Toy manufacturers have always embraced new technology in their bid to attract the attention of children. Thomas Edison invented the first “talking doll” in 1888, and since then there have been many new toys that were considered “scary” when they were introduced, including video game consoles, dolls with the ability to move, interactive toys like the Furby, and the attention hungry Tamagotchi digital pets.
As our culture has become ever more “wired”, it’s not surprising that manufacturers have begun to create toys that connect to the Internet to enhance their interaction with children. Recently Mattel introduced “Hello Barbie”, a version of the venerable Barbie doll that can listen to the child and answer questions – a pint sized version of the Siri or Cortana voice response features on iOS and Windows devices.

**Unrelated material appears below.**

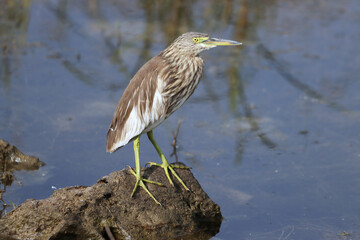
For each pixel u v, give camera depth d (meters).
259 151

These toys actually work by capturing your child’s voice asking a question, then sending that digital audio to a speech analysis server that does its best to figure out what your child said, and then passes the question to a different server which chooses the response and tells the doll to voice the response. Unlike your smartphone, the dolls don’t have a GPS sensor so it would be very difficult for a fraudster who was able to break into the system to determine exactly who and where your child is.
I don’t think connected toys from reputable brands represent any greater risk to you or your child’s privacy than any typical smartphone or online game. These brands cannot afford the potential damage to their image if their toys were found to be doing anything that would violate consumer trust.
That being said, there are risks. Like any wireless device, It’s possible that hackers could break its security, as they did with wireless baby monitors. If your child told a compromised doll your address, it would then be exposed. There’s no assurance that cheaper ‘knock off’ manufacturers won’t cut corners and deliver a product with security holes.
Connected toys are a tiny part of the new computer paradigm called the “Internet of Things”, which includes popular products like the FitBit, the Amazon Echo, and the Nest home automation products. Because it chiefly involves connected sensors and data, the IoT market is working diligently to solve the issues of privacy and security for consumer facing products.
In January 2015, the FTC’s Chairwoman Edith Ramirez put the industry on notice that they must do better at protecting consumer privacy or face government regulation. The industry appears to be working hard toward that goal. The leading toy manufacturers are certainly going to participate in that effort, perhaps even in a leadership role, because of their connection to children.
In summary, connected toys offer children a wonderfully interactive experience and they should not be avoided simply on concerns about privacy. Good digital parents should research the products before buying by checking privacy policies and of course by using the web to see if there are known privacy hacks or breaches before bringing the products into the home.
Image courtesy of Flickr.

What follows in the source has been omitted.